Emmanuel Macron, alors ministre de l\'Economie, sur le stand d\'une start-up française au salon CES organisé à Las Vegas (Etats-Unis), le 7 janvier 2016.
Emmanuel Macron, alors ministre de l'Economie, sur le stand d'une start-up française au salon CES organisé à Las Vegas (Etats-Unis), le 7 janvier 2016. (ROBYN BECK / AFP)

L'organisation d'un événement sur place avait été confiée au géant Havas, sans appel d'offres, par Business France.

L'enquête sur l'organisation d'un déplacement d'Emmanuel Macron lorsqu'il était ministre de l'Economie en janvier 2016 à Las Vegas avance. Des perquisitions ont été menées, mardi 20 juin au matin, au siège du groupe publicitaire Havas et de l'agence nationale Business France, a appris franceinfo auprès de sources proches de l'enquête.

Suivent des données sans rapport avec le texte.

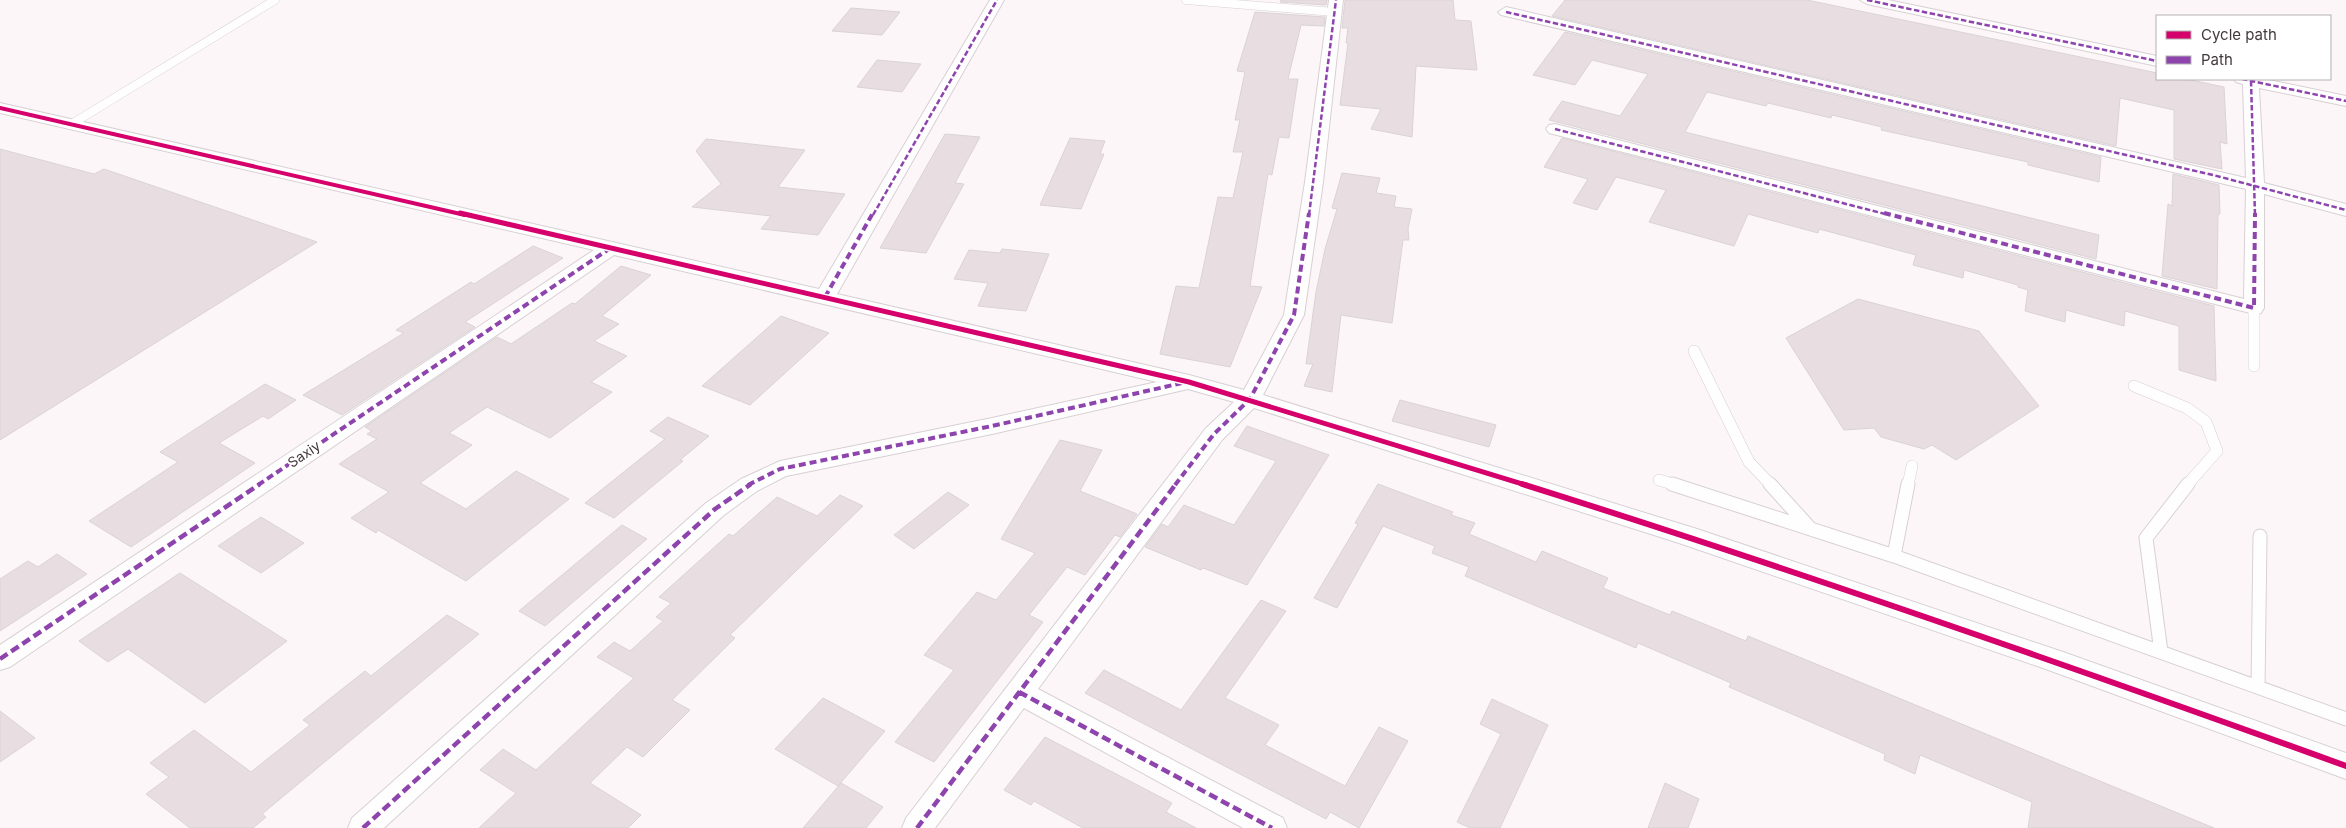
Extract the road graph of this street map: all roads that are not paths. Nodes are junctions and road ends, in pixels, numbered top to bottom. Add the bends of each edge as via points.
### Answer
1 (275, 0) edge
2 (997, 0) edge
3 (1186, 0) edge
4 (1867, 0) edge
5 (1335, 6) edge
6 (1506, 12) dead end
7 (2156, 61) edge
8 (2246, 80) edge
9 (2346, 101) edge
10 (0, 108) edge
11 (70, 125) junction
12 (1554, 129) dead end
13 (2255, 187) junction
14 (2346, 210) edge
15 (609, 249) junction
16 (825, 297) junction
17 (2254, 308) junction
18 (1694, 350) dead end
19 (2254, 366) dead end
20 (1189, 382) junction
21 (2134, 386) dead end
22 (1250, 399) junction
23 (1912, 466) dead end
24 (1659, 480) dead end
25 (1810, 529) junction
26 (2260, 536) dead end
27 (1894, 556) junction
28 (2161, 652) junction
29 (0, 659) edge
30 (2258, 687) junction
31 (1019, 692) junction
32 (2346, 719) edge
33 (2346, 766) edge
34 (363, 828) edge
35 (917, 828) edge
36 (1272, 828) edge

1 - 11 lane
2 - 16 street
3 - 5 lane
4 - 7 street
5 - 22 street via 1294,315
6 - 13 street
8 - 9 street
8 - 13 street
10 - 11 street
11 - 15 street
12 - 17 street
13 - 14 street
13 - 17 street
15 - 16 street
15 - 29 street, Saxiy
16 - 20 street
17 - 19 lane
18 - 25 lane via 1749,462
20 - 22 street
20 - 34 street via 780,469 749,485 715,510
21 - 28 lane via 2187,408 2206,422 2217,451 2146,538
22 - 31 street via 1214,434
22 - 33 street via 1697,539 2053,660
23 - 27 lane
24 - 25 lane
25 - 27 lane
26 - 30 lane
27 - 28 lane
28 - 30 lane
30 - 32 lane
31 - 35 street
31 - 36 street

Une enquête préliminaire pour "favoritisme, complicité et recel de favoritisme" avait été ouverte à la mi-mars par le parquet de Paris, après des soupçons de dysfonctionnements dans l'organisation de ce voyage. Elle avait été confiée au géant Havas, sans appel d'offres, par Business France, l'organisme d'aide au développement international des entreprises françaises alors dirigé par l'actuelle ministre du Travail, Muriel Pénicaud.

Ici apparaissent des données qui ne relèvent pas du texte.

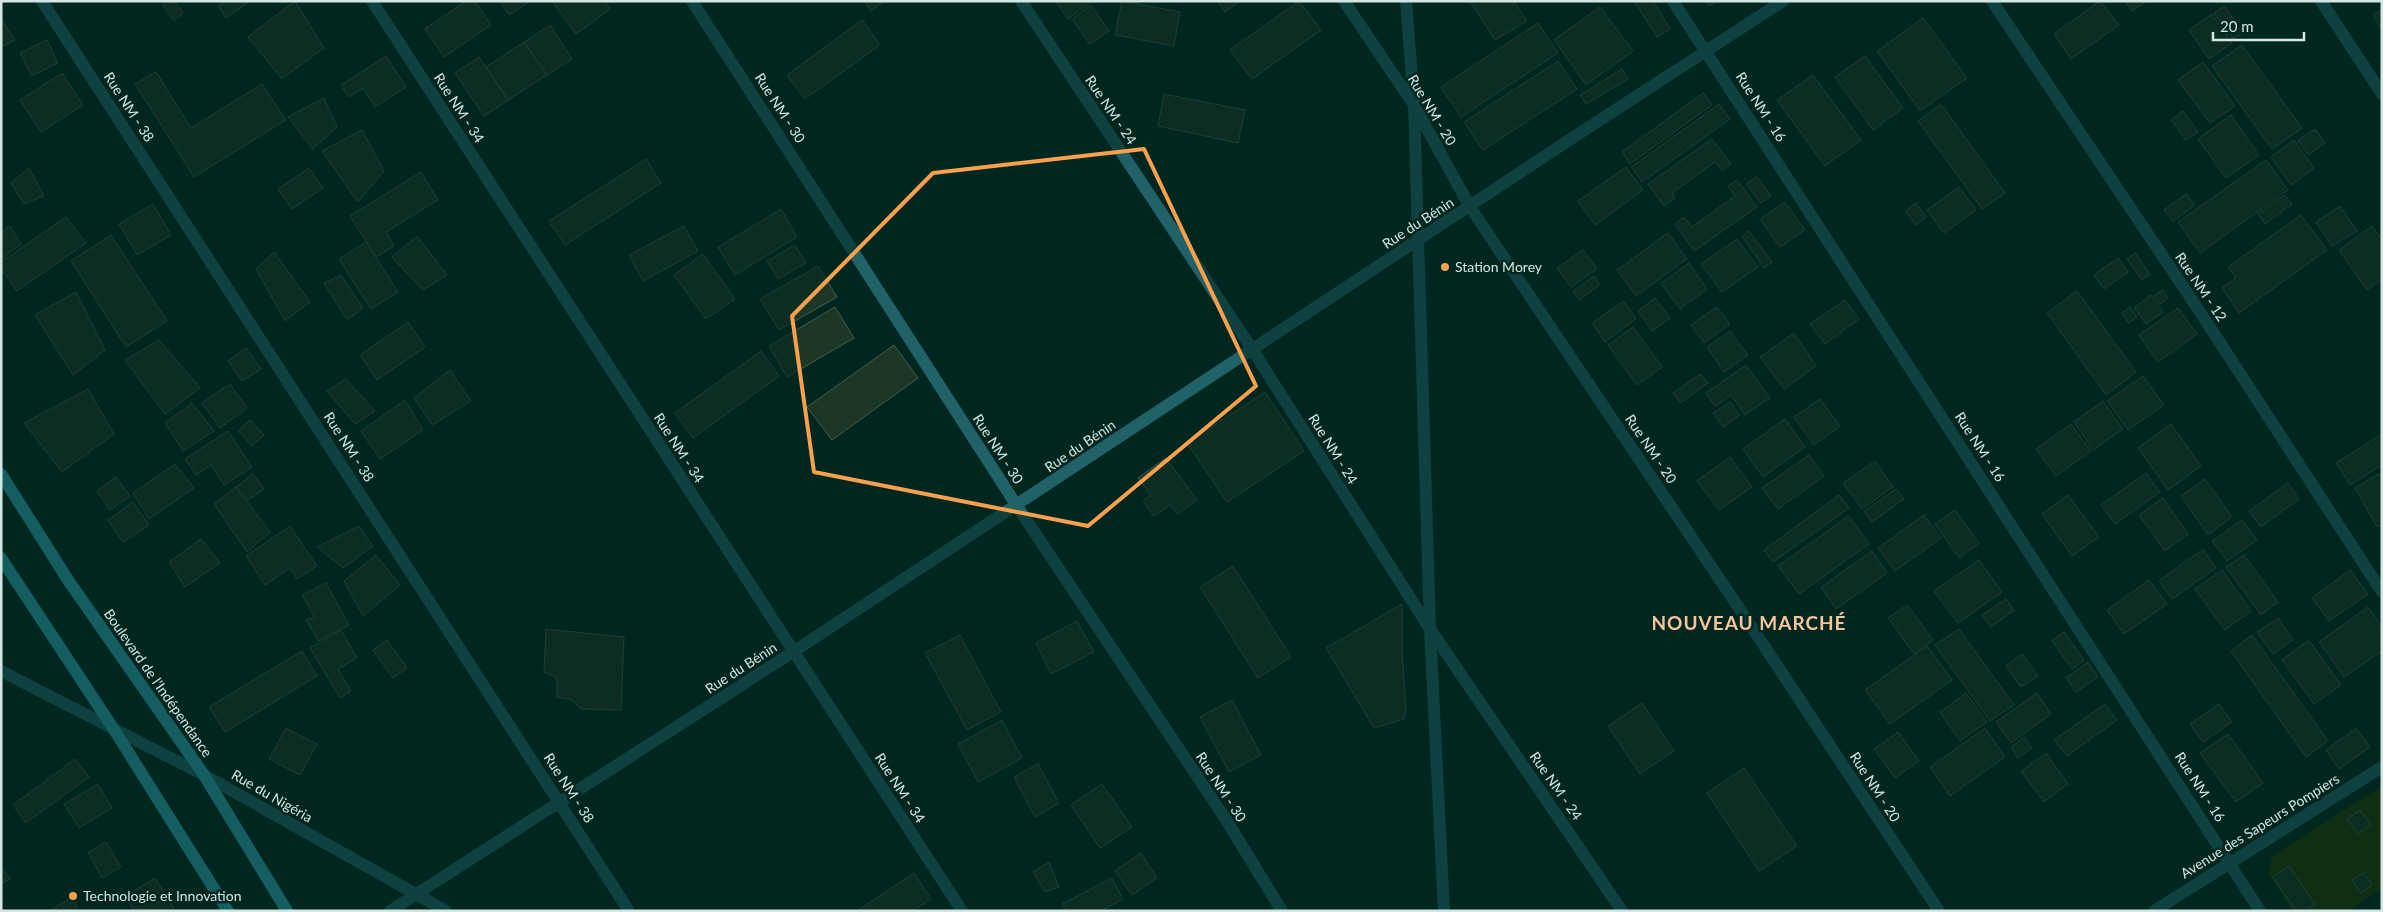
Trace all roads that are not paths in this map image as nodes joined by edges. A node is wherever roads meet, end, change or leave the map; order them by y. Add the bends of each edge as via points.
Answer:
1 (42, 1) edge
2 (372, 1) edge
3 (692, 1) edge
4 (1020, 1) edge
5 (1344, 1) edge
6 (1406, 1) edge
7 (1674, 1) edge
8 (1783, 1) edge
9 (1992, 1) edge
10 (2321, 1) edge
11 (1707, 50) junction
12 (2382, 94) edge
13 (1414, 105) junction
14 (1470, 207) junction
15 (1418, 241) junction
16 (1252, 349) junction
17 (1, 474) edge
18 (1017, 506) junction
19 (1, 558) edge
20 (2382, 592) edge
21 (1430, 629) junction
22 (794, 652) junction
23 (1, 671) edge
24 (113, 728) junction
25 (2382, 767) edge
26 (204, 775) junction
27 (561, 803) junction
28 (2230, 862) junction
29 (416, 894) junction
30 (228, 911) edge
31 (287, 911) edge
32 (390, 911) edge
33 (446, 911) edge
34 (629, 911) edge
35 (962, 911) edge
36 (1282, 911) edge
37 (1444, 911) edge
38 (1622, 911) edge
39 (1939, 911) edge
40 (2154, 911) edge
41 (2260, 911) edge

1 - 27 street, Rue NM - 38
2 - 22 street, Rue NM - 34
3 - 18 street, Rue NM - 30
4 - 16 street, Rue NM - 24
5 - 13 street, Rue NM - 20
6 - 13 street
7 - 11 street, Rue NM - 16
8 - 11 street, Rue du Bénin
9 - 20 street, Rue NM - 12
10 - 12 street
11 - 14 street, Rue du Bénin
11 - 28 street, Rue NM - 16
13 - 14 street, Rue NM - 20
13 - 15 street
14 - 15 street, Rue du Bénin
14 - 39 street, Rue NM - 20
15 - 16 street, Rue du Bénin
15 - 21 street
16 - 18 street, Rue du Bénin
16 - 21 street, Rue NM - 24
17 - 26 main road, Boulevard de l'Indépendance via 68,580
18 - 22 street, Rue du Bénin
18 - 36 street, Rue NM - 30 via 1225,818
19 - 24 main road
21 - 37 street
21 - 38 street, Rue NM - 24
22 - 27 street, Rue du Bénin
22 - 35 street, Rue NM - 34
23 - 24 street, Rue du Nigéria
24 - 26 street, Rue du Nigéria
24 - 30 main road
25 - 28 street, Avenue des Sapeurs Pompiers
26 - 29 street, Rue du Nigéria
26 - 31 main road, Boulevard de l'Indépendance
27 - 29 street, Rue du Bénin
27 - 34 street, Rue NM - 38
28 - 40 street, Avenue des Sapeurs Pompiers
28 - 41 street, Rue NM - 16
29 - 32 street, Rue du Bénin
29 - 33 street, Rue du Nigéria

Une soirée à près de 400 000 euros

Les policiers de l'office anticorruption (Oclciff) ont mené simultanément les perquisitions dans les locaux d'Havas à Puteaux (Hauts-de-Seine) et ceux de Business France à Paris. Selon Le Canard enchaîné, qui avait révélé l'affaire, le coût de la soirée organisée lors de la grand-messe mondiale de l'innovation technologique à Las Vegas, le Consumer Electronics Show (CES), aurait atteint 381 759 euros, dont 100 000 euros pour les seuls frais d'hôtel.

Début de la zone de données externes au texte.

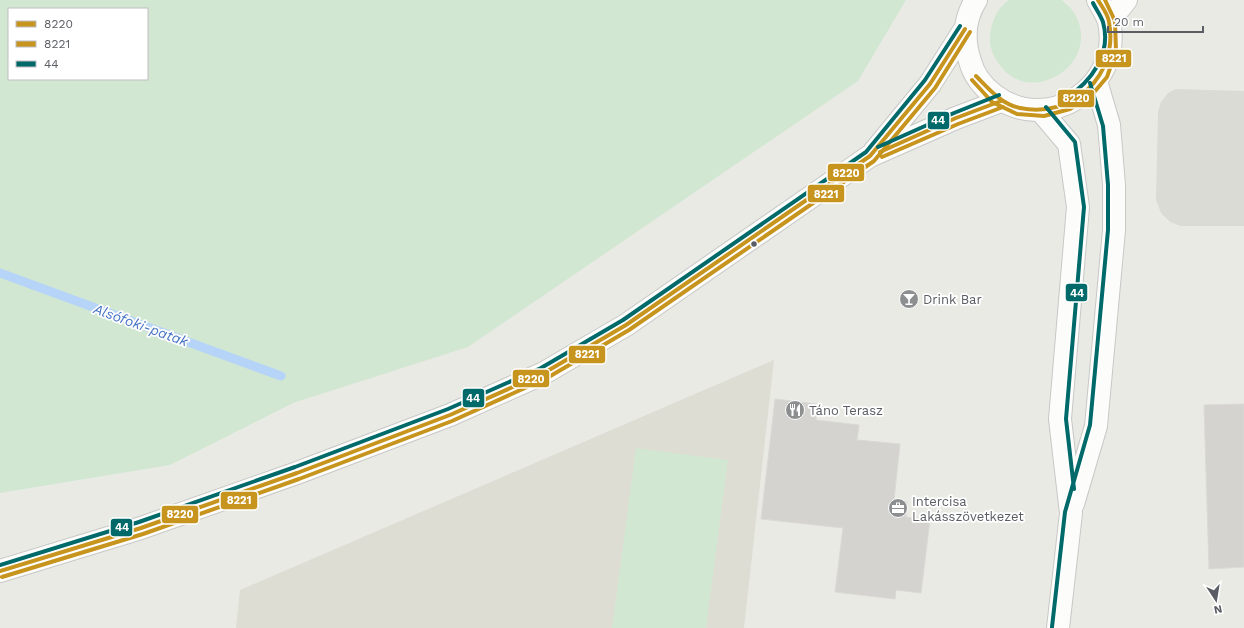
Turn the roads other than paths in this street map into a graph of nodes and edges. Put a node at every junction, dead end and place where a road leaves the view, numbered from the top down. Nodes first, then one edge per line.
1 (976, 0) edge
2 (1098, 0) edge
3 (1126, 0) edge
4 (1108, 21) junction
5 (965, 29) junction
6 (1096, 81) junction
7 (1001, 100) junction
8 (1040, 111) junction
9 (870, 156) junction
10 (1071, 513) junction
11 (0, 571) edge
12 (1058, 628) edge

1 - 5 street
2 - 4 street
3 - 4 street
4 - 6 street
5 - 7 street
5 - 9 street
6 - 8 street
6 - 10 street
7 - 8 street
7 - 9 street
8 - 10 street
9 - 11 street
10 - 12 street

Alors ministre de l'Economie, Emmanuel Macron y avait été ovationné par plus de 500 personnalités et dirigeants de start-up françaises. Emmanuel Macron, son cabinet et le ministère de l'Economie "sont totalement hors de cause", avait affirmé son successeur à Bercy, Michel Sapin, le 8 mars, relevant dans cette affaire "un dysfonctionnement de Business France".

L'organisme a reconnu sa responsabilité, en affirmant que "le choix d'un prestataire capable de prendre en charge l'organisation de l'événement aux Etats-Unis et les actions de communication associées (...) avaient été faits selon une procédure pouvant potentiellement être affectée d'irrégularité".